FIGURE 1.

Molecular cascade of events after a mild traumatic brain injury. The initial mechanical injury causes mild membrane disruption in the nerve, axonal damage, and indiscriminate neurotransmitter (glutamate) release and activation of ion channels, such as the NMDA receptor. Deregulation of Na⁺/K⁺/Ca²⁺ flux leads to excitotoxicity—a massive influx of calcium and an efflux of potassium and the release of the neurotransmitter glutamate. Ca²⁺ influx also exacerbates damage to the axonal structure and causes mitochondrial dysfunction.

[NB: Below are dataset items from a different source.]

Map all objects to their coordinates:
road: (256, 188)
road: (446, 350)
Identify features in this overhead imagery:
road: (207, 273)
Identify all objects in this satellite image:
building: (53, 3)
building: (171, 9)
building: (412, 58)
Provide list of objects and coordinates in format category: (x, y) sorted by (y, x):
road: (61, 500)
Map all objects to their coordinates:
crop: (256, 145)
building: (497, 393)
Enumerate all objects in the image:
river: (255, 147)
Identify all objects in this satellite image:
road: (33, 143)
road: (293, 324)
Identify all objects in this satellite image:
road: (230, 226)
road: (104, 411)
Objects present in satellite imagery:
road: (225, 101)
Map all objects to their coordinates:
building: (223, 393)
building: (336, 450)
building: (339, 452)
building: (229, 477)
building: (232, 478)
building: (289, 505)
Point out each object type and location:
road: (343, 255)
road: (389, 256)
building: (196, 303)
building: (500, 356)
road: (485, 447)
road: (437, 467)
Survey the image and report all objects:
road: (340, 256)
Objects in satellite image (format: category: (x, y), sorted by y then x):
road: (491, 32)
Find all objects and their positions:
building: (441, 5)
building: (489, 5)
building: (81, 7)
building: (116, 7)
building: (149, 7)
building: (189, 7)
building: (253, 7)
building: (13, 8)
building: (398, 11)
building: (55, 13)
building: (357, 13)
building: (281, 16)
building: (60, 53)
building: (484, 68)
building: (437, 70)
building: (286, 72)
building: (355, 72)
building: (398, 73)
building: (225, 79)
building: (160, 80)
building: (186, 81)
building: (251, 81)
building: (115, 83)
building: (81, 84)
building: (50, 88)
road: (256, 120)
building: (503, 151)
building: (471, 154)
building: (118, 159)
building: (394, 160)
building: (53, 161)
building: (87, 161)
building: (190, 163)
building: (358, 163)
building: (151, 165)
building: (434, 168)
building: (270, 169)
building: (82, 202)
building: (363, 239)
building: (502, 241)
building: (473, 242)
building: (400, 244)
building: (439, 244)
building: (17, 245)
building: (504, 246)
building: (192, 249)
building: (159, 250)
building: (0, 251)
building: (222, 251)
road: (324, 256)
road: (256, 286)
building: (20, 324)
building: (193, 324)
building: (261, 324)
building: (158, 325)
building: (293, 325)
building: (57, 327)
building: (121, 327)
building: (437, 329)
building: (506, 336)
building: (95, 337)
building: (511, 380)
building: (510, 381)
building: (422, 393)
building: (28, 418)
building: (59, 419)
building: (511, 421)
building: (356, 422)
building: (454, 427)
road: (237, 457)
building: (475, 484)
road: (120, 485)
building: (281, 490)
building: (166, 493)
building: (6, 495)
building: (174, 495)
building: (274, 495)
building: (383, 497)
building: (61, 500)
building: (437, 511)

ATP-dependent Na/K pumps function at an elevated capacity, creating a hypermetabolic state generating oxidative stress that can result in cellular damage. Glucose stores become depleted due to the hypermetabolic state, resulting in a hypometabolic state, with low glucose utilization. This hypometabolic state may last for months in severe cases, and, during this time, the brain may be particularly vulnerable to repeated injury (dashed arrow). Concurrently, inflammation due to microglial activation occurs soon after the concussive injury, causing damage to cellular structures. Ultimately, the combination of oxidative stress, inflammation, excitotoxicity, mitochondrial dysfunction, and axonal damage results in neuronal apoptosis. The ω-3 FA DHA has been shown to address several of the hallmark pathologic features of this injury, such as excitotoxicity, oxidative stress, and inflammation. NMDA, N-methyl-d-aspartate; ROS, reactive oxygen species.